We continue to have a weird situation between the 2 major indexes as the S&P 500 is clearly in correction mode, but the NASDAQ is doing ok. Generally they move together far more closely, but from a technical perspective we have two completely different reads between them. This was another day of government shutdown and the market is slowly selling off. It has now been just over 2 weeks since the Fed meeting when Bernanke surprised almost everyone with no slowdown of quantitative easing, and it's been almost straight down since for the S&P 500. After a morning selloff on some bad economic data, there was a mid day rally but the shooting in D.C. pressured the market late in the day. The S&P 500 fell 0.90% and the NASDAQ 1.07%. Economic data was weak:
The Institute of Supply Management non-manufacturing survey index fell to 54.4 in September from 58.6 in August. A reading above 50 in the index indicates an expansion in the U.S. service sector. September's reading fell short of the 57.4 consensus expectation in a Reuters poll and even undershot the lowest forecast among the 74 economists surveyed.
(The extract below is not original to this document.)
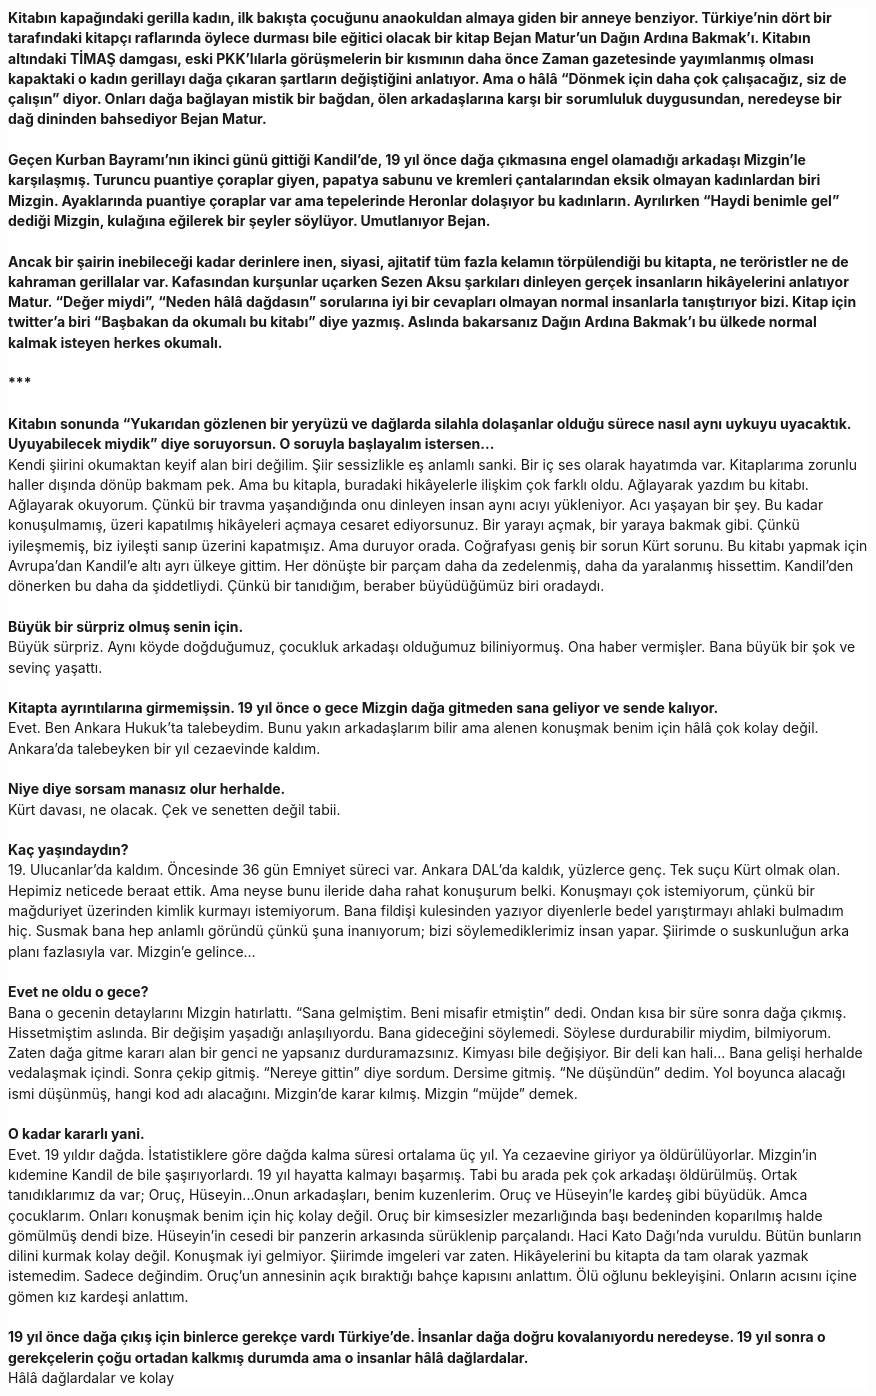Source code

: <div class="yazi"><strong>Kitabın kapağındaki gerilla kadın, ilk bakışta çocuğunu anaokuldan almaya giden bir anneye benziyor. Türkiye’nin dört bir tarafındaki kitapçı raflarında öylece durması bile eğitici olacak bir kitap Bejan Matur’un Dağın Ardına Bakmak’ı. Kitabın altındaki TİMAŞ damgası, eski PKK’lılarla görüşmelerin bir kısmının daha önce Zaman gazetesinde yayımlanmış olması kapaktaki o kadın gerillayı dağa çıkaran şartların değiştiğini anlatıyor. Ama o hâlâ “Dönmek için daha çok çalışacağız, siz de çalışın” diyor. Onları dağa bağlayan mistik bir bağdan, ölen arkadaşlarına karşı bir sorumluluk duygusundan, neredeyse bir dağ dininden bahsediyor Bejan Matur.<i></i> </strong><br/><br/><strong>Geçen Kurban Bayramı’nın ikinci günü gittiği Kandil’de, 19 yıl önce dağa çıkmasına engel olamadığı arkadaşı Mizgin’le karşılaşmış. Turuncu puantiye çoraplar giyen, papatya sabunu ve kremleri çantalarından eksik olmayan kadınlardan biri Mizgin. Ayaklarında puantiye çoraplar var ama tepelerinde Heronlar dolaşıyor bu kadınların. Ayrılırken “Haydi benimle gel” dediği Mizgin, kulağına eğilerek bir şeyler söylüyor. Umutlanıyor Bejan.</strong><i></i><strong> </strong><br/><br/><strong>Ancak bir şairin inebileceği kadar derinlere inen, siyasi, ajitatif tüm fazla kelamın törpülendiği bu kitapta, ne teröristler ne de kahraman gerillalar var. Kafasından kurşunlar uçarken Sezen Aksu şarkıları dinleyen gerçek insanların hikâyelerini anlatıyor Matur. “Değer miydi”, “Neden hâlâ dağdasın” sorularına iyi bir cevapları olmayan normal insanlarla tanıştırıyor bizi. Kitap için </strong><strong>twitter’a biri “Başbakan da okumalı bu kitabı” diye yazmış. Aslında bakarsanız Dağın Ardına Bakmak’ı bu ülkede normal kalmak isteyen herkes okumalı. <br/><br/>***<br/></strong><strong><br/>Kitabın sonunda “Yukarıdan gözlenen bir yeryüzü ve dağlarda silahla dolaşanlar olduğu sürece nasıl aynı uykuyu uyacaktık. Uyuyabilecek miydik” diye soruyorsun. O soruyla başlayalım istersen...<br/></strong>Kendi şiirini okumaktan keyif alan biri değilim. Şiir sessizlikle eş anlamlı sanki. Bir iç ses olarak hayatımda var. Kitaplarıma zorunlu haller dışında dönüp bakmam pek. Ama bu kitapla, buradaki hikâyelerle ilişkim çok farklı oldu. Ağlayarak yazdım bu kitabı. Ağlayarak okuyorum. Çünkü bir travma yaşandığında onu dinleyen insan aynı acıyı yükleniyor. Acı yaşayan bir şey. Bu kadar konuşulmamış, üzeri kapatılmış hikâyeleri açmaya cesaret ediyorsunuz. Bir yarayı açmak, bir yaraya bakmak gibi. Çünkü iyileşmemiş, biz iyileşti sanıp üzerini kapatmışız. Ama duruyor orada. Coğrafyası geniş bir sorun Kürt sorunu. Bu kitabı yapmak için Avrupa’dan Kandil’e altı ayrı ülkeye gittim. Her dönüşte bir parçam daha da zedelenmiş, daha da yaralanmış hissettim. Kandil’den dönerken bu daha da şiddetliydi. Çünkü bir tanıdığım, beraber büyüdüğümüz biri oradaydı. <br/><br/><strong>Büyük bir sürpriz olmuş senin için.<br/></strong>Büyük sürpriz. Aynı köyde doğduğumuz, çocukluk arkadaşı olduğumuz biliniyormuş. Ona haber vermişler. Bana büyük bir şok ve sevinç yaşattı. <br/><br/><strong>Kitapta ayrıntılarına girmemişsin. 19 yıl önce o gece Mizgin dağa gitmeden sana geliyor ve sende kalıyor.<br/></strong>Evet. Ben Ankara Hukuk’ta talebeydim. Bunu yakın arkadaşlarım bilir ama alenen konuşmak benim için hâlâ çok kolay değil. Ankara’da talebeyken bir yıl cezaevinde kaldım. <br/><br/><strong>Niye diye sorsam manasız olur herhalde.<br/></strong>Kürt davası, ne olacak. Çek ve senetten değil tabii. <br/><br/><strong>Kaç yaşındaydın?<br/></strong>19. Ulucanlar’da kaldım. Öncesinde 36 gün Emniyet süreci var. Ankara DAL’da kaldık, yüzlerce genç. Tek suçu Kürt olmak olan. Hepimiz neticede beraat ettik. Ama neyse bunu ileride daha rahat konuşurum belki. Konuşmayı çok istemiyorum, çünkü bir mağduriyet üzerinden kimlik kurmayı istemiyorum. Bana fildişi kulesinden yazıyor diyenlerle bedel yarıştırmayı ahlaki bulmadım hiç. Susmak bana hep anlamlı göründü çünkü şuna inanıyorum; bizi söylemediklerimiz insan yapar. Şiirimde o suskunluğun arka planı fazlasıyla var. Mizgin’e gelince... <br/><br/><strong>Evet ne oldu o gece?<br/></strong>Bana o gecenin detaylarını Mizgin hatırlattı. “Sana gelmiştim. Beni misafir etmiştin” dedi. Ondan kısa bir süre sonra dağa çıkmış. Hissetmiştim aslında. Bir değişim yaşadığı anlaşılıyordu. Bana gideceğini söylemedi. Söylese durdurabilir miydim, bilmiyorum. Zaten dağa gitme kararı alan bir genci ne yapsanız durduramazsınız. Kimyası bile değişiyor. Bir deli kan hali... Bana gelişi herhalde vedalaşmak içindi. Sonra çekip gitmiş. “Nereye gittin” diye sordum. Dersime gitmiş. “Ne düşündün” dedim. Yol boyunca alacağı ismi düşünmüş, hangi kod adı alacağını. Mizgin’de karar kılmış. Mizgin “müjde” demek. <br/><br/><strong>O kadar kararlı yani.<br/></strong>Evet. 19 yıldır dağda. İstatistiklere göre dağda kalma süresi ortalama üç yıl. Ya cezaevine giriyor ya öldürülüyorlar. Mizgin’in kıdemine Kandil de bile şaşırıyorlardı. 19 yıl hayatta kalmayı başarmış. Tabi bu arada pek çok arkadaşı öldürülmüş. Ortak tanıdıklarımız da var; Oruç, Hüseyin...Onun arkadaşları, benim kuzenlerim. Oruç ve Hüseyin’le kardeş gibi büyüdük. Amca çocuklarım. Onları konuşmak benim için hiç kolay değil. Oruç bir kimsesizler mezarlığında başı bedeninden koparılmış halde gömülmüş dendi bize. Hüseyin’in cesedi bir panzerin arkasında sürüklenip parçalandı. Haci Kato Dağı’nda vuruldu. Bütün bunların dilini kurmak kolay değil. Konuşmak iyi gelmiyor. Şiirimde imgeleri var zaten. Hikâyelerini bu kitapta da tam olarak yazmak istemedim. Sadece değindim. Oruç’un annesinin açık bıraktığı bahçe kapısını anlattım. Ölü oğlunu bekleyişini. Onların acısını içine gömen kız kardeşi anlattım. <br/><br/><strong>19 yıl önce dağa çıkış için binlerce gerekçe vardı Türkiye’de. İnsanlar dağa doğru kovalanıyordu neredeyse. 19 yıl sonra o gerekçelerin çoğu ortadan kalkmış durumda ama o insanlar hâlâ dağlardalar.<br/></strong>Hâlâ dağlardalar ve kolay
Keep in mind with the government shutdown there will be no employment data tomorrow as we normally get.
With the S&P 500 we continue to test this 50 day moving average this week. The NASDAQ on the other hand has only fallen to the 20 day moving average, and has only done that Monday and today had held the 10 day ma.
NYSE McClellan has now gone negative this week after staying positive for the first week of the correction; this indicated breadth is weakening.
VIX remains elevated and today made higher highs...not something bulls want to see.
After a breakout earlier this week, the Transports has broken back into its channel.
Very few sectors are holding up versus the market as a whole but 2 are the energy exploration stocks and biotech.
Last but not least, Twitter today made its IPO filing and will trade under ticker TWTR. From CNBC:
Twitter made its S-1 filing available to the public Thursday, finally shedding some light on its initial public offering plans.
The company intends to trade under the ticker TWTR and seeks to raise $1 billion, according to the filing. Goldman Sachs is the lead underwriter on the deal.